Below is the abstract I submitted for the Carter conference. In the end I decided that the best contribution that I could make to the conference would be via my studio work, as my area od specialist expertise. I screened the video 'I get it 5 times a day', and discussed how Carter's literary construction of a complex gaze speaks to the work, in relation to female narcissistic pleasure.
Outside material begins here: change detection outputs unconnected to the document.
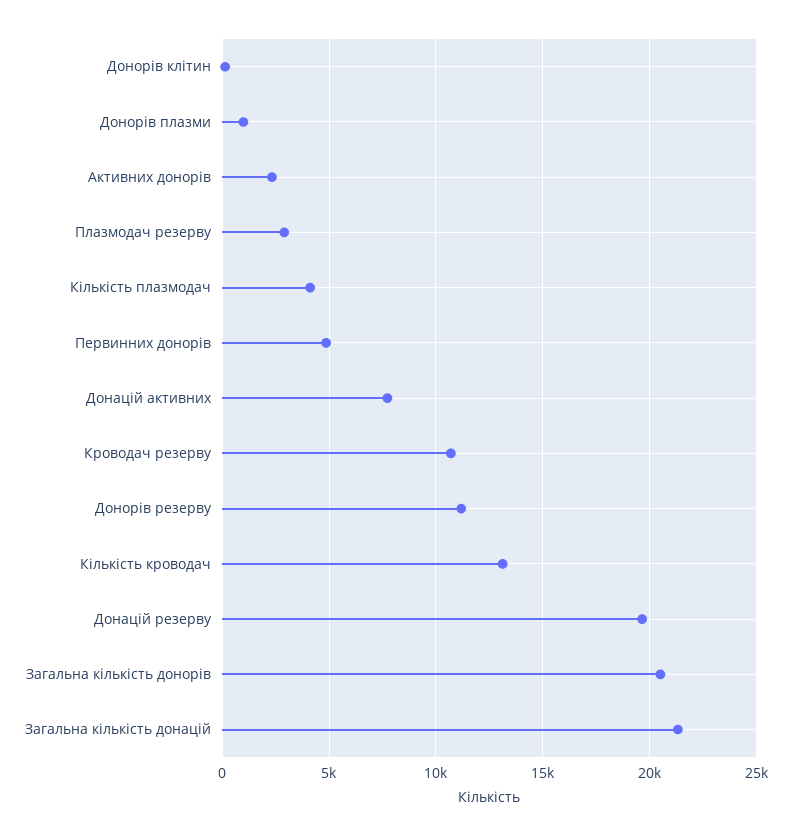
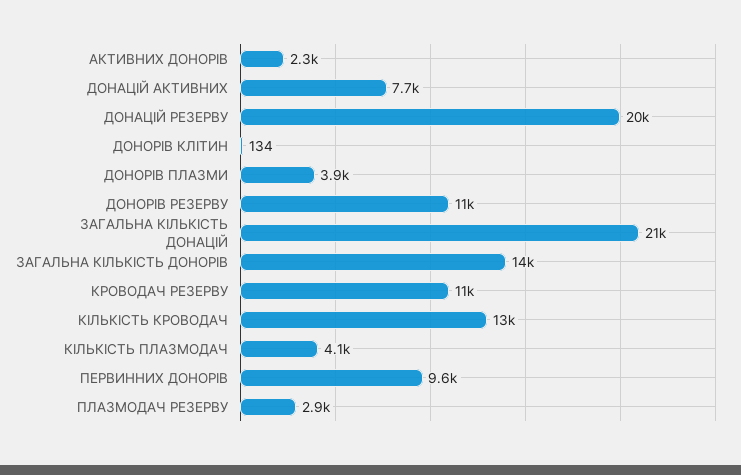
Донорів плазми: 1000 -> 3900
Первинних донорів: 5000 -> 9600
Загальна кількість донорів: 20500 -> 14000

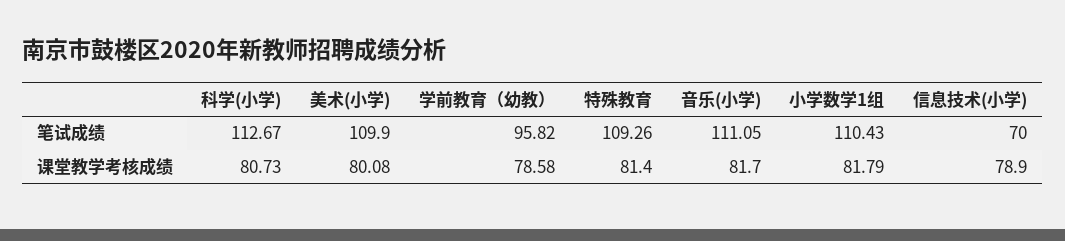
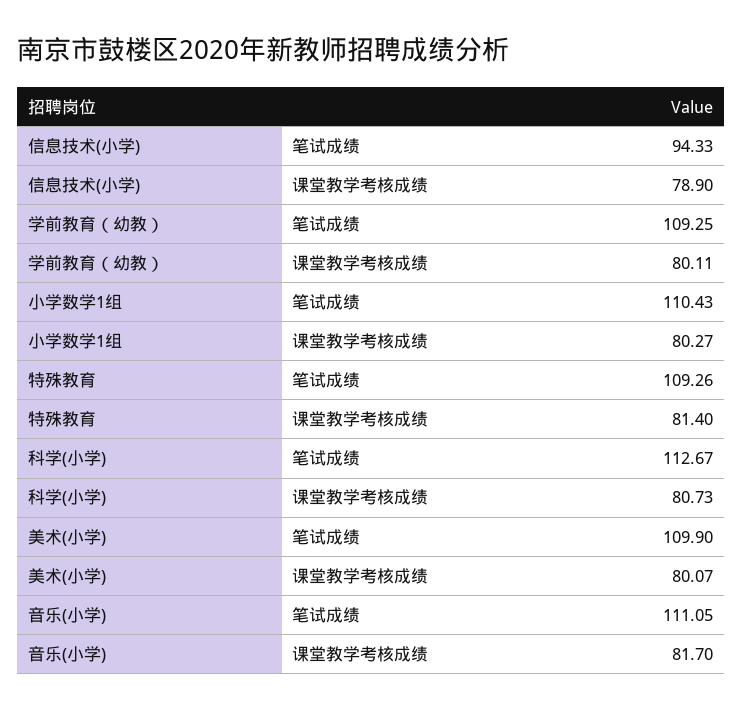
学前教育（幼教）, 笔试成绩: 95.82 -> 109.25
信息技术(小学), 笔试成绩: 70 -> 94.33
美术(小学), 课堂教学考核成绩: 80.08 -> 80.07
学前教育（幼教）, 课堂教学考核成绩: 78.58 -> 80.11
小学数学1组, 课堂教学考核成绩: 81.79 -> 80.27

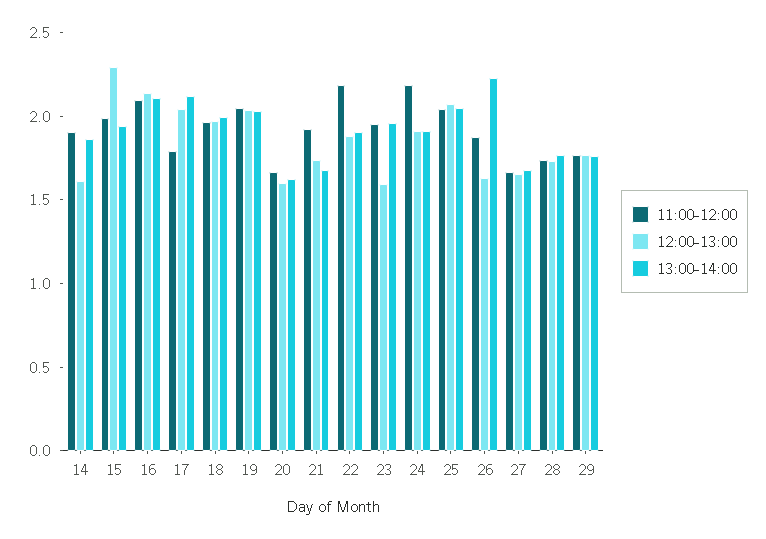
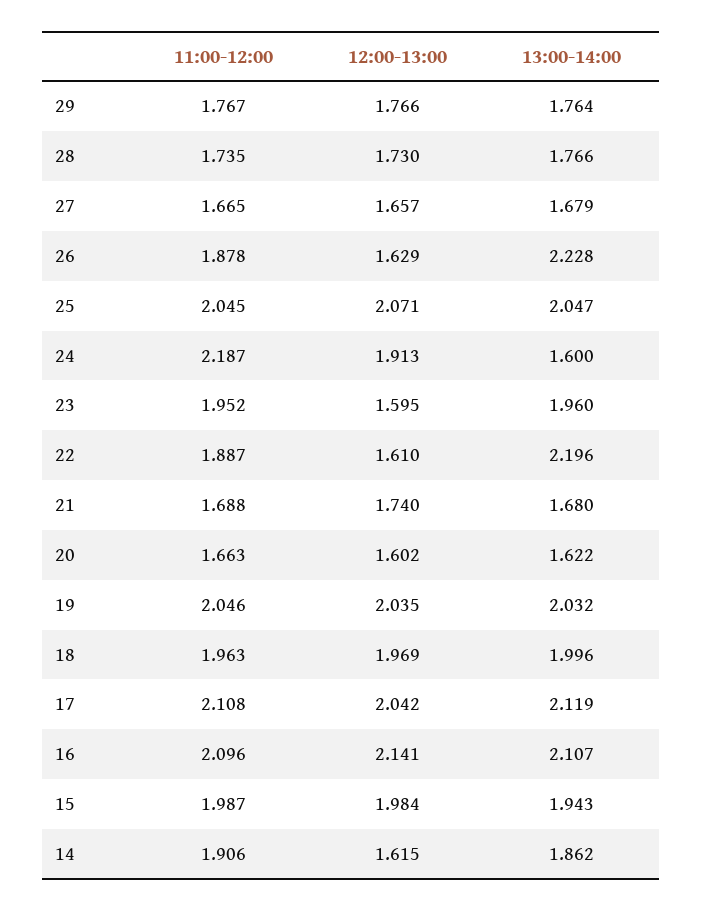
12:00-13:00, 15: 2.3 -> 1.984
11:00-12:00, 17: 1.8 -> 2.108
11:00-12:00, 21: 1.9 -> 1.688
11:00-12:00, 22: 2.2 -> 1.887
12:00-13:00, 22: 1.9 -> 1.61
13:00-14:00, 22: 1.9 -> 2.196
13:00-14:00, 24: 1.9 -> 1.6

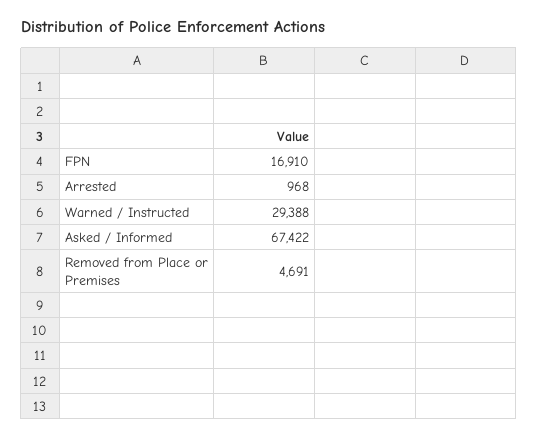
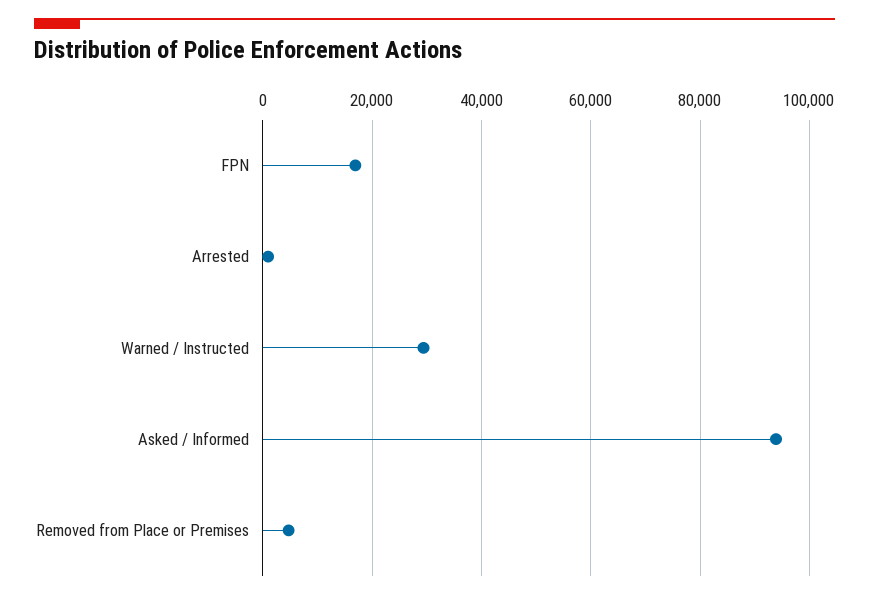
Asked / Informed: 67422 -> 94000

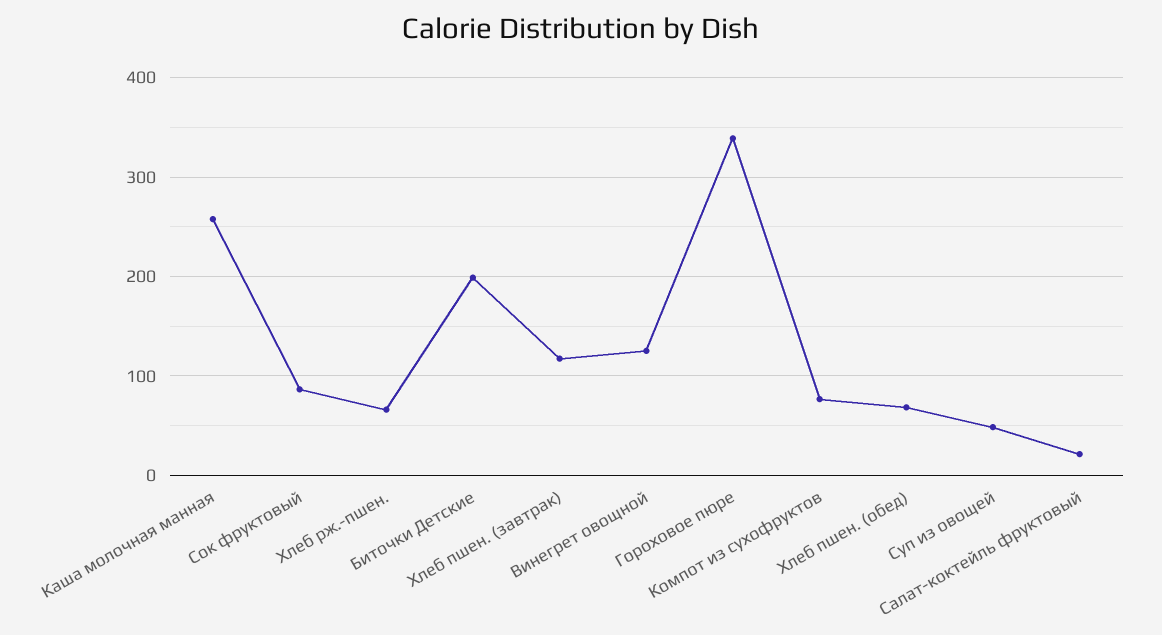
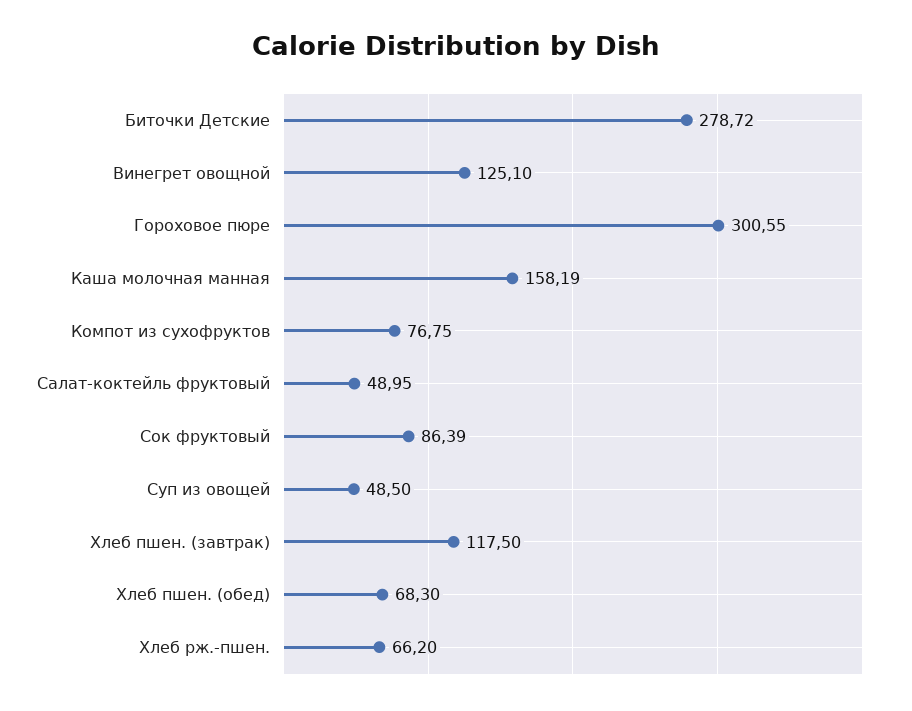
Каша молочная манная: 260 -> 158.19
Биточки Детские: 200 -> 278.72
Гороховое пюре: 340 -> 300.55
Салат-коктейль фруктовый: 20 -> 48.95

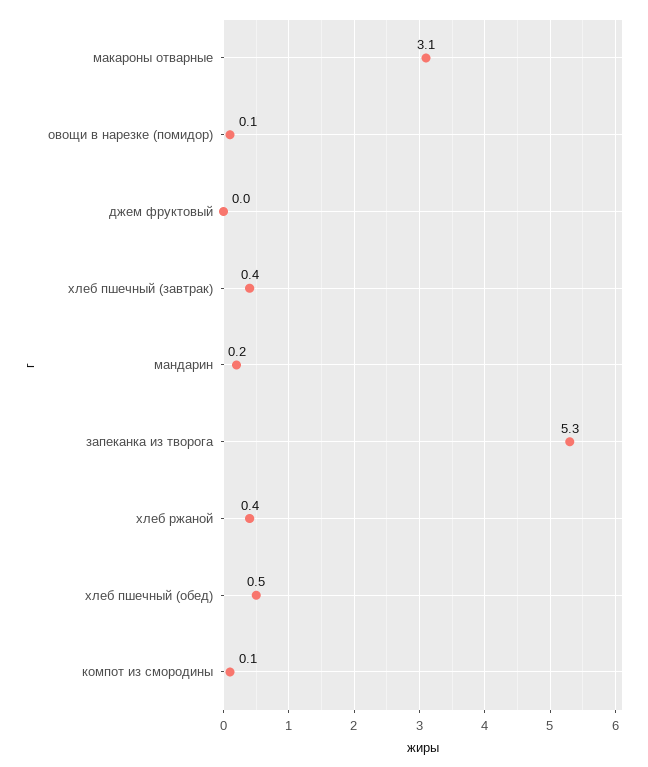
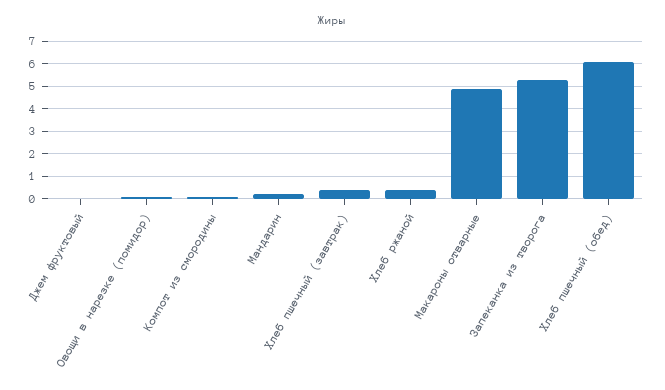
макароны отварные: 3.1 -> 5
хлеб пшечный (обед): 0.5 -> 6

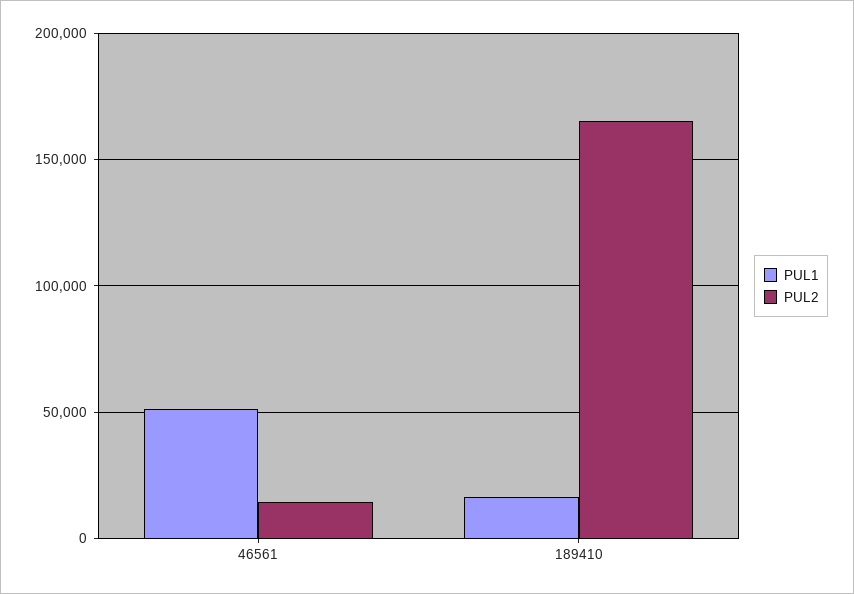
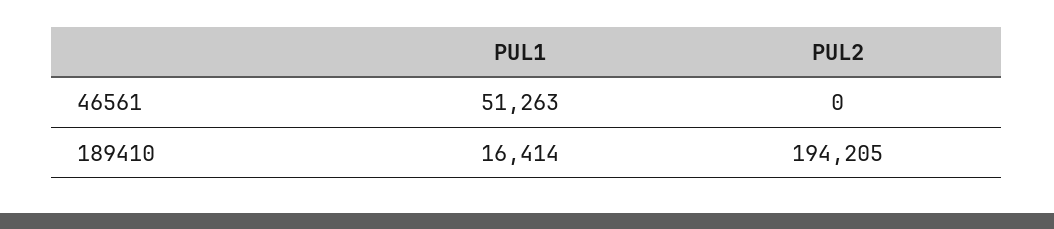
PUL2, 46561: 15000 -> 0
PUL2, 189410: 165000 -> 194205

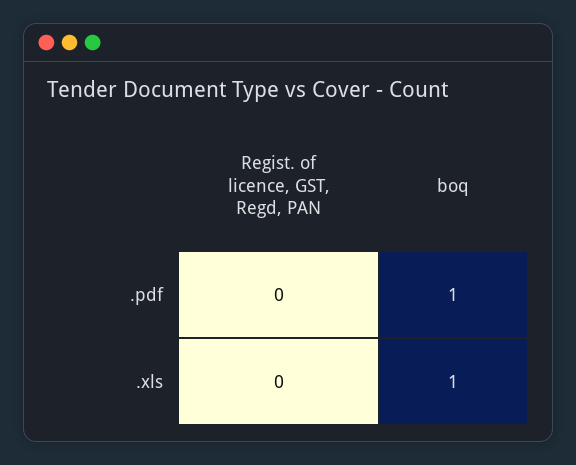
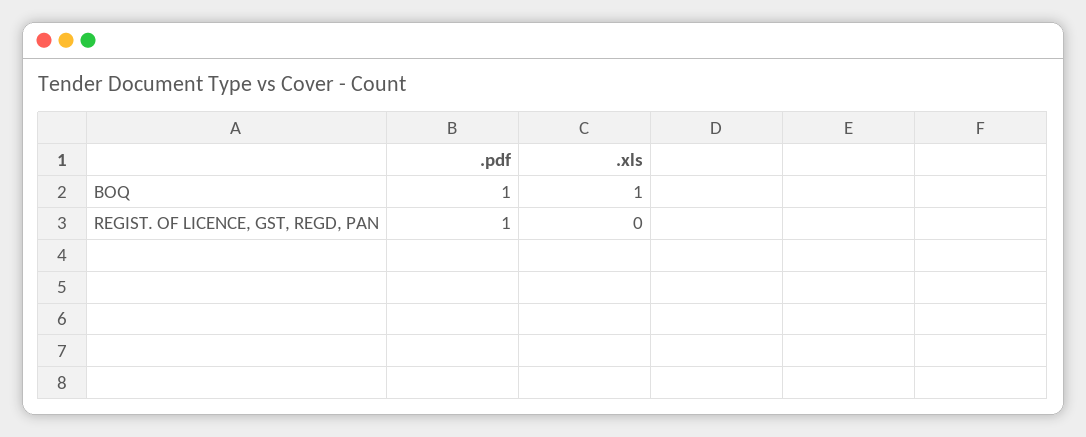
Regist. of licence, GST, Regd, PAN, .pdf: 0 -> 1

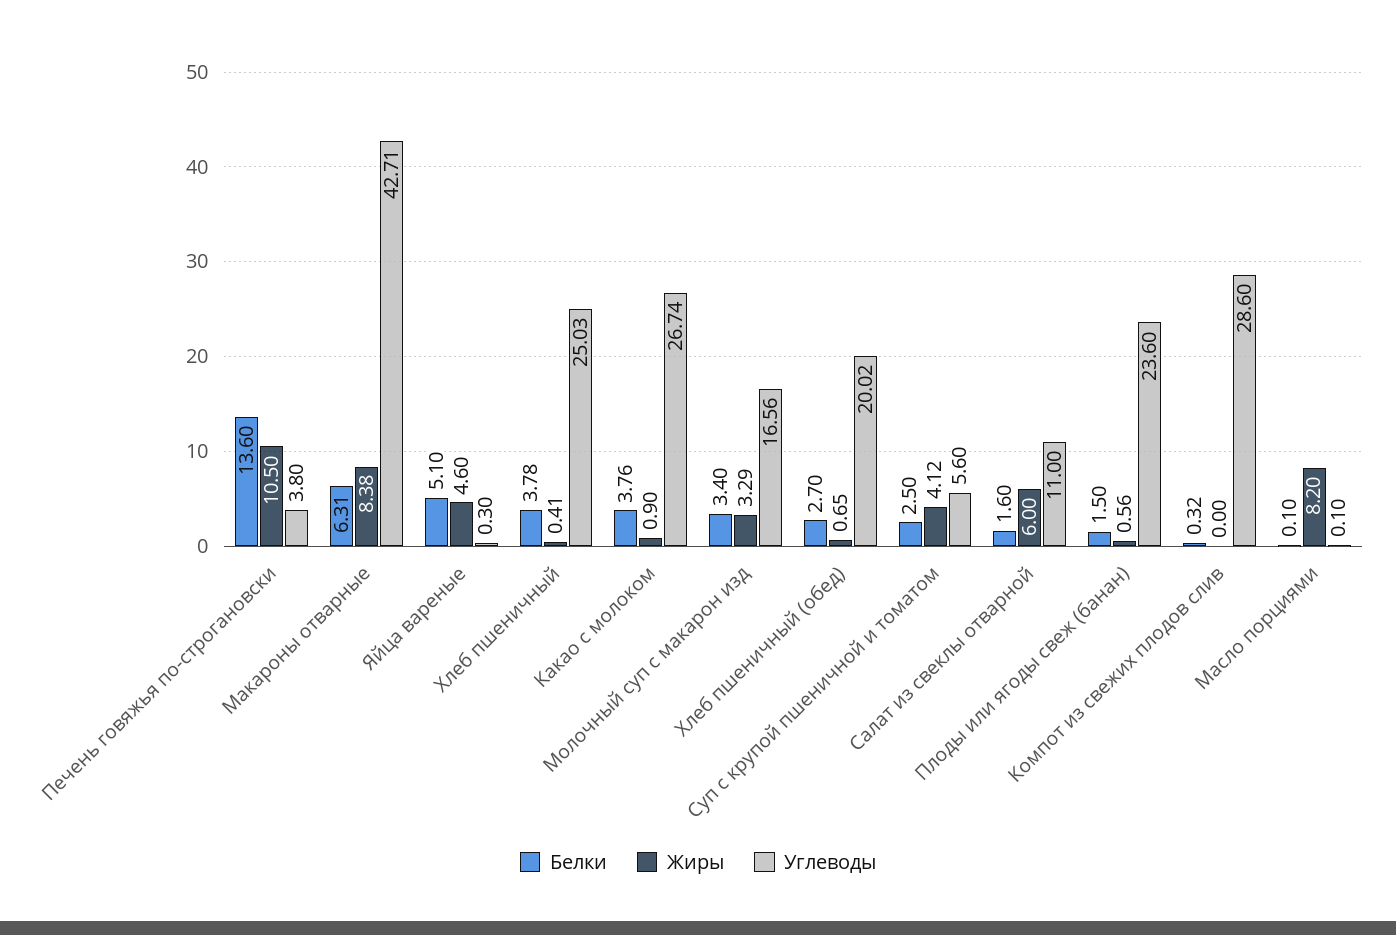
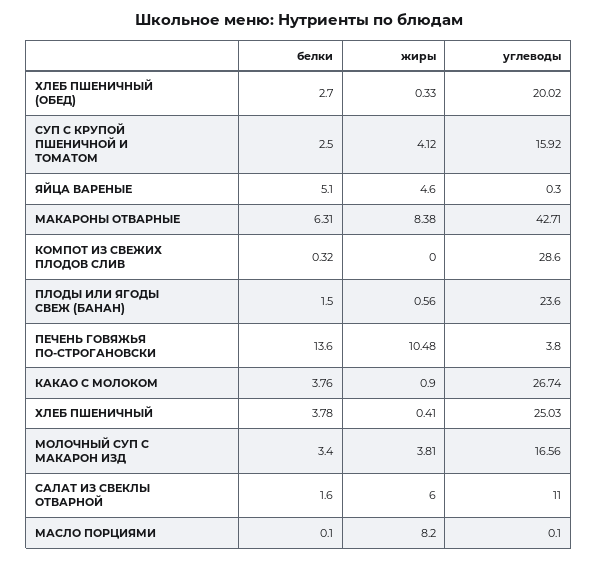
Жиры, Печень говяжья по-строгановски: 10.5 -> 10.48
Жиры, Молочный суп с макарон изд: 3.29 -> 3.81
Жиры, Хлеб пшеничный (обед): 0.65 -> 0.33
Углеводы, Суп с крупой пшеничной и томатом: 5.6 -> 15.92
The Narcissistic Erotic: Negotiating Pleasure in The Male Gaze in Angela Carter’s The Bloody Chamber
The imagery in Angela Carter’s short story The Bloody Chamber is both rich and opulent, and disturbingly gruesome. It is such stark contradictory concepts in the nature of Carter’s writing that lead Alison Easton to warn the feminist reader against ‘Identifying cosily’ (2000:4) with the story’s characters. The uncomfortable nature of the identification offered to the reader is evident in the narcissistic fantasies of the young bride in the story. As she searches for the, as yet undiscovered, erotic self in the eyes of the ominous and towering figure of ‘bluebeard’ there is a tension, of both sexual excitement and fear of the unknown. In this paper, I will examine the narcissistic pleasure offered to the female reader in this text, employing feminist film theory’s psychoanalytic structuring of the gaze in relation to gender. Gaylyn Studlar challenges Laura Mulvey’s seminal text Visual Pleasure and Narrative Cinema in which a male viewer subjects the female to a sadistic gaze. Studlar proposes that visual pleasures in the cinematic tend rather towards the masochistic, for both male and female viewers. How does this re-theorization of the classic gaze allow a reading of the literary construction of looking in Carter’s short story? In particular, the narcissistic pleasures offered to the female reader via an identification with the young bride, that resembles Mulvey’s original positioning of the female in relation to the cinematic gaze. This paper will probe whether pleasure in Carter’s difficult imagery can be accounted for by Studlar’s masochistic aesthetic. Carter percolates the male desire of de Sade through the agency of a female erotic subjectivity explicitly in The Sadeian Woman and more covertly in The Bloody Chamber via the young bride. In The Bloody Chamber the gaze is inscribed not simplistically as male or female, sadistic or masochistic, but as a complex relation of reflections of the look:
“ When I saw him look at me with lust, I dropped my eyes, but in glancing away from him, I caught sight of myself in the mirror. And I saw myself, suddenly, as he saw me”(Carter, 1979:11.). Ultimately the question that I will ask is, when the narcissistic pleasure in being the object of the male gaze is performed through a female erotic subjectivity how/is the masochistic potential of the position transformed?